Wrap the MergingIterator in a CLI binary (merge_iter) that reads N SSTables (built by db-06), runs a merge, and writes the canonical serialized stream to stdout. Then prove the three language implementations are byte-identical with scripts/cross_test.sh.

CLI spec

merge_iter [--drop-tombstones] IN1.sst IN2.sst ...
  • IN1 is the newest source; INk is the oldest.
  • Reads each input via db-06's SstReader, converts to Vec<(Vec<u8>, Entry)>, feeds all into a MergingIterator, calls SerializeStream, and writes the bytes verbatim to stdout.
  • Exit code: 0 success, 1 input error, 2 usage error.

Implementations:

Acceptance

Run the cross-test:

bash scripts/cross_test.sh

It must:

  1. Print match: lines with sha256s that are the same for all three languages (in both drop=false and drop=true modes).
  2. Confirm via hex spot-check that NEW-10, OLD-50, and val99 are present in the stream.
  3. Confirm the key5 tombstone framing (040000006b65793501) appears with drop=false and is absent with drop=true.
  4. End with CROSS-TEST OK.

Captured truth (current run):

drop=false  → f693c483ef39dfef8e6285e29f9051a57e60bf2c4ba7b45bbf552c7932687fd1 (1874 bytes)
drop=true   → ec71c56c89f451d33e58697af2d7bce985069078e1c599cc42062dfbba6e250e (1865 bytes)

Discussion prompts

  • Why pipe the binary stream into sha256sum rather than diff the entry list? (A bytewise hash catches all serialization differences with a single number; it is the strongest possible equivalence test.)
  • The drop=true output is exactly 9 bytes shorter than drop=false.

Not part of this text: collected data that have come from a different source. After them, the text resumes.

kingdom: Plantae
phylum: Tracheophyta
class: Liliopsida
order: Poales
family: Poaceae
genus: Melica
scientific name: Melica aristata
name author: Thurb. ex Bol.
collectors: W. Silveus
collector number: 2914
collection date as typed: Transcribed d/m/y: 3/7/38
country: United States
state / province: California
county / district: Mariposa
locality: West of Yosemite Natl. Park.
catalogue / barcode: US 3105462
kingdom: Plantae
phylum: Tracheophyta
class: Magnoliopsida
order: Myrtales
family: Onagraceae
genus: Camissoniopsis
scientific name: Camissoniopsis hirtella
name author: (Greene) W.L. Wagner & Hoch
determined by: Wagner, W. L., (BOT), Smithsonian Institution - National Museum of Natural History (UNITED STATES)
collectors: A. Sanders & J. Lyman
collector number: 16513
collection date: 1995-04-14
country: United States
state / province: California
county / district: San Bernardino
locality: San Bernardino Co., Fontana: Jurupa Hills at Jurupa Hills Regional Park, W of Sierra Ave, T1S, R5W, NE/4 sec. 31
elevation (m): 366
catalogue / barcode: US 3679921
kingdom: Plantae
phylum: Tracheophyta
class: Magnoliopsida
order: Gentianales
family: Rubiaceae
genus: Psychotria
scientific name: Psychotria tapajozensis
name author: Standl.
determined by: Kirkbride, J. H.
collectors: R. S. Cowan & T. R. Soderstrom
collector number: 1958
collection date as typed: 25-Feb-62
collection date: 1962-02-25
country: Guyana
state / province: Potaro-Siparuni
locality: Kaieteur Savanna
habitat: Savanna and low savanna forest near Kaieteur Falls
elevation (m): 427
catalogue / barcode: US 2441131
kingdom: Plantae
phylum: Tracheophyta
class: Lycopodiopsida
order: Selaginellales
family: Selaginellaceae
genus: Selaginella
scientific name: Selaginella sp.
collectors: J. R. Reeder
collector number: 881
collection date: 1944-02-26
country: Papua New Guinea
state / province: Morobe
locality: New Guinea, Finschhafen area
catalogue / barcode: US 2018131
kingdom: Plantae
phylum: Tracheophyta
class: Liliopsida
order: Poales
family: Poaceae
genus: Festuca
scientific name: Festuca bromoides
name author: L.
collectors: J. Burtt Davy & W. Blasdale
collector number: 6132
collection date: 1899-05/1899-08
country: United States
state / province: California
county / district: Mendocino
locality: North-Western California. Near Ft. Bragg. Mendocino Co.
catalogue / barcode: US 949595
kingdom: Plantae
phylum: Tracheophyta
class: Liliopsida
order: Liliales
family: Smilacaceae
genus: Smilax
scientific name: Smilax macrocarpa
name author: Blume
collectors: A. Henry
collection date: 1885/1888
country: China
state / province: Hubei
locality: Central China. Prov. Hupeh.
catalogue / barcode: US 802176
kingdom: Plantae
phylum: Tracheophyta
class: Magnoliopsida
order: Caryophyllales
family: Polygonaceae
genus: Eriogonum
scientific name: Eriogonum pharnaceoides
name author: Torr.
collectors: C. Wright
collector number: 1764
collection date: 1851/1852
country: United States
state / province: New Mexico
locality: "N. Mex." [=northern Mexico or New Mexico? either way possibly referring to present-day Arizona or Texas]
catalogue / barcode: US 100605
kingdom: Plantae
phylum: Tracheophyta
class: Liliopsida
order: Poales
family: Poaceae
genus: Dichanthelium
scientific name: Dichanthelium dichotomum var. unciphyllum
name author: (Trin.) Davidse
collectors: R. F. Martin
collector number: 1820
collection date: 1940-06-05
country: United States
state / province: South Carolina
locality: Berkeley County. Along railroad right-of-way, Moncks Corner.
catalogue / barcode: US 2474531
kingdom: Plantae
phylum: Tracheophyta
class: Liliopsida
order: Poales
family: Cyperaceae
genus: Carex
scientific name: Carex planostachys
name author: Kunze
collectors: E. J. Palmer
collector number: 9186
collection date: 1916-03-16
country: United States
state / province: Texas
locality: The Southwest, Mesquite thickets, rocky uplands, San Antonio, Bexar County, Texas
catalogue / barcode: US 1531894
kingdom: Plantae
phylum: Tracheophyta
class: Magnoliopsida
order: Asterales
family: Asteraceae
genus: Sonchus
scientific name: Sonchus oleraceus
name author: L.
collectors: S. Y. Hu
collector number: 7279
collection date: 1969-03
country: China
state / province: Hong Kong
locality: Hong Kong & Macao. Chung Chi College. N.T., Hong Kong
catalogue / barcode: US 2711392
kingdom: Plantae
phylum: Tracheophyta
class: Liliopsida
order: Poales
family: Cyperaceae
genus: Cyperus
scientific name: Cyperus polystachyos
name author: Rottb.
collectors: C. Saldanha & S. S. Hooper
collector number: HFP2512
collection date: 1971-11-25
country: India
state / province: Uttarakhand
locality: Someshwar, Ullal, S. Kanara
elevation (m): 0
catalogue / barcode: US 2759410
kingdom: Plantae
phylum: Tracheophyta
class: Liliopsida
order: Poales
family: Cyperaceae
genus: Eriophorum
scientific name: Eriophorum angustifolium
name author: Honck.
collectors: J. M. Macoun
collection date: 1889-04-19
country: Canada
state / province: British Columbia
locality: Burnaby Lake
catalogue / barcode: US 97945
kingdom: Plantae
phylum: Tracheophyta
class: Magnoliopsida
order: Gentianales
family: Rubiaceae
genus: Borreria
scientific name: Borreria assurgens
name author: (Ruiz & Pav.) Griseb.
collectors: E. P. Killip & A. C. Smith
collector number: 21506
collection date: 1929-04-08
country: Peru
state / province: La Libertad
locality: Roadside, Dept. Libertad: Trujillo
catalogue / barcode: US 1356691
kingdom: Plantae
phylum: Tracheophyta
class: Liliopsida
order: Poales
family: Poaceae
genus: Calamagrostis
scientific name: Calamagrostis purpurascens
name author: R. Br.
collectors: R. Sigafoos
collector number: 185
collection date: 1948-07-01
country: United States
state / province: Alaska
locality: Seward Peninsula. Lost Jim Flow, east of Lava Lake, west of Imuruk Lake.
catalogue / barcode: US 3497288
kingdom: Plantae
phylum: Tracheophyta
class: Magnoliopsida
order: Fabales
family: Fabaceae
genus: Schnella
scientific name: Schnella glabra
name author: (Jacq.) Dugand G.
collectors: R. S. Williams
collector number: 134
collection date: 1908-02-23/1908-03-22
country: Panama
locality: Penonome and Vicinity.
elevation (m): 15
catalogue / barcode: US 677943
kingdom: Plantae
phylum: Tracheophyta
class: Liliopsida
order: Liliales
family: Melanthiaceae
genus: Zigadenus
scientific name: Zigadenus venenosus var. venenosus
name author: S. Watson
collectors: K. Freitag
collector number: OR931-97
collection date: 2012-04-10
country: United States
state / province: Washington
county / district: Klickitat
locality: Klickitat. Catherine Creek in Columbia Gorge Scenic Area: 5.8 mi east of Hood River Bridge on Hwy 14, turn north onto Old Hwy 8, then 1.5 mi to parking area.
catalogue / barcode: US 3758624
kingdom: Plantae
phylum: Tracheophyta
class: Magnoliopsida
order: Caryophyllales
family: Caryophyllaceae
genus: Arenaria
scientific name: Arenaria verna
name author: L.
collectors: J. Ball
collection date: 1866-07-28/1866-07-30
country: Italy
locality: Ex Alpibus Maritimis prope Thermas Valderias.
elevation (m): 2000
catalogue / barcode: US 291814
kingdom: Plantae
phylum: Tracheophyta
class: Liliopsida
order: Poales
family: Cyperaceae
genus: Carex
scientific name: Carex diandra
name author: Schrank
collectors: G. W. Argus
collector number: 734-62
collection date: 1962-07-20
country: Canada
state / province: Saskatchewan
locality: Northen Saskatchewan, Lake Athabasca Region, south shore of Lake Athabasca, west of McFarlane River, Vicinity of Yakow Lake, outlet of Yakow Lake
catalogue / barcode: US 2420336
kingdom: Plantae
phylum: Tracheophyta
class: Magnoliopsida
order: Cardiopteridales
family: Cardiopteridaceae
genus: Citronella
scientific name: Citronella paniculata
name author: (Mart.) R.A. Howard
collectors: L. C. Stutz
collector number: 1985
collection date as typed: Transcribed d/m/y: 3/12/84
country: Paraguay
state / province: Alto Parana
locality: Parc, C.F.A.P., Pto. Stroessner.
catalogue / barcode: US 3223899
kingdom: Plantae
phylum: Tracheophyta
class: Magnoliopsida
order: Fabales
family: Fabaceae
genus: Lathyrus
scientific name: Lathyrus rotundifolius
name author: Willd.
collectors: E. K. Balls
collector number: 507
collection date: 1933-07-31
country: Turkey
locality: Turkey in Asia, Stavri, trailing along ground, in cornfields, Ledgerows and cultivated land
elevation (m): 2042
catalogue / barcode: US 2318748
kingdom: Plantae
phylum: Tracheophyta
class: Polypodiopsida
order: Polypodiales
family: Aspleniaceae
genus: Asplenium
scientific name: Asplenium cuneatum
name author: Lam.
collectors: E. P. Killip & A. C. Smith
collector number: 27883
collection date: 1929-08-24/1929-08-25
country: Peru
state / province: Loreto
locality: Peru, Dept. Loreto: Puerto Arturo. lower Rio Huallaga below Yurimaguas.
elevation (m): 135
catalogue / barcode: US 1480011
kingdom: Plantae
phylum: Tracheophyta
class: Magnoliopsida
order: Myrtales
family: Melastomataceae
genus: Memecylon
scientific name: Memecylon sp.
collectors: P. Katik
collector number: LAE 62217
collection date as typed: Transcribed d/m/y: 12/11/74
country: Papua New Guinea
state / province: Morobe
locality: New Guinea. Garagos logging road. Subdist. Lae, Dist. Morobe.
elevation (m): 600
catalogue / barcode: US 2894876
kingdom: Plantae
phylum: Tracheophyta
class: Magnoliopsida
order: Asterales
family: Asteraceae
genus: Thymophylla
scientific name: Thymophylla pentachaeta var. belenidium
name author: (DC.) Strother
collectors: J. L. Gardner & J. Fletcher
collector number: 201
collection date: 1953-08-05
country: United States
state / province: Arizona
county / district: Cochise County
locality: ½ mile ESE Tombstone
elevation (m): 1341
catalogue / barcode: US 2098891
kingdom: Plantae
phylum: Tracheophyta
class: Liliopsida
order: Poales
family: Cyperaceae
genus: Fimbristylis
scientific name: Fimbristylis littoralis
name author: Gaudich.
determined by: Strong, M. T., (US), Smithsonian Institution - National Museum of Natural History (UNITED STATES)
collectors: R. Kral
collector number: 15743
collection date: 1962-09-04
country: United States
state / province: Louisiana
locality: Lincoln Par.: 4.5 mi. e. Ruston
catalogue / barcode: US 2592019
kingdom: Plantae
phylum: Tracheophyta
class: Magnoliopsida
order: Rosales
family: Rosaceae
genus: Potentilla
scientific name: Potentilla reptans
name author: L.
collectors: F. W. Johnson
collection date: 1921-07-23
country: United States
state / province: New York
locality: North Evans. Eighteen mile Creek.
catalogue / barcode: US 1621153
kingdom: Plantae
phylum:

Where do those 9 bytes go? (u32_le(4) + "key5" + u8(1) = 4+4+1 = 9 — one tombstone frame.)
  • If you wanted to add a new entry kind (say, a "merge-add" delta), what would you change in the serialization? (Pick a new type byte (e.g. 2), decide its payload framing, document it, and update all three languages' SerializeStream and CLI in lockstep.)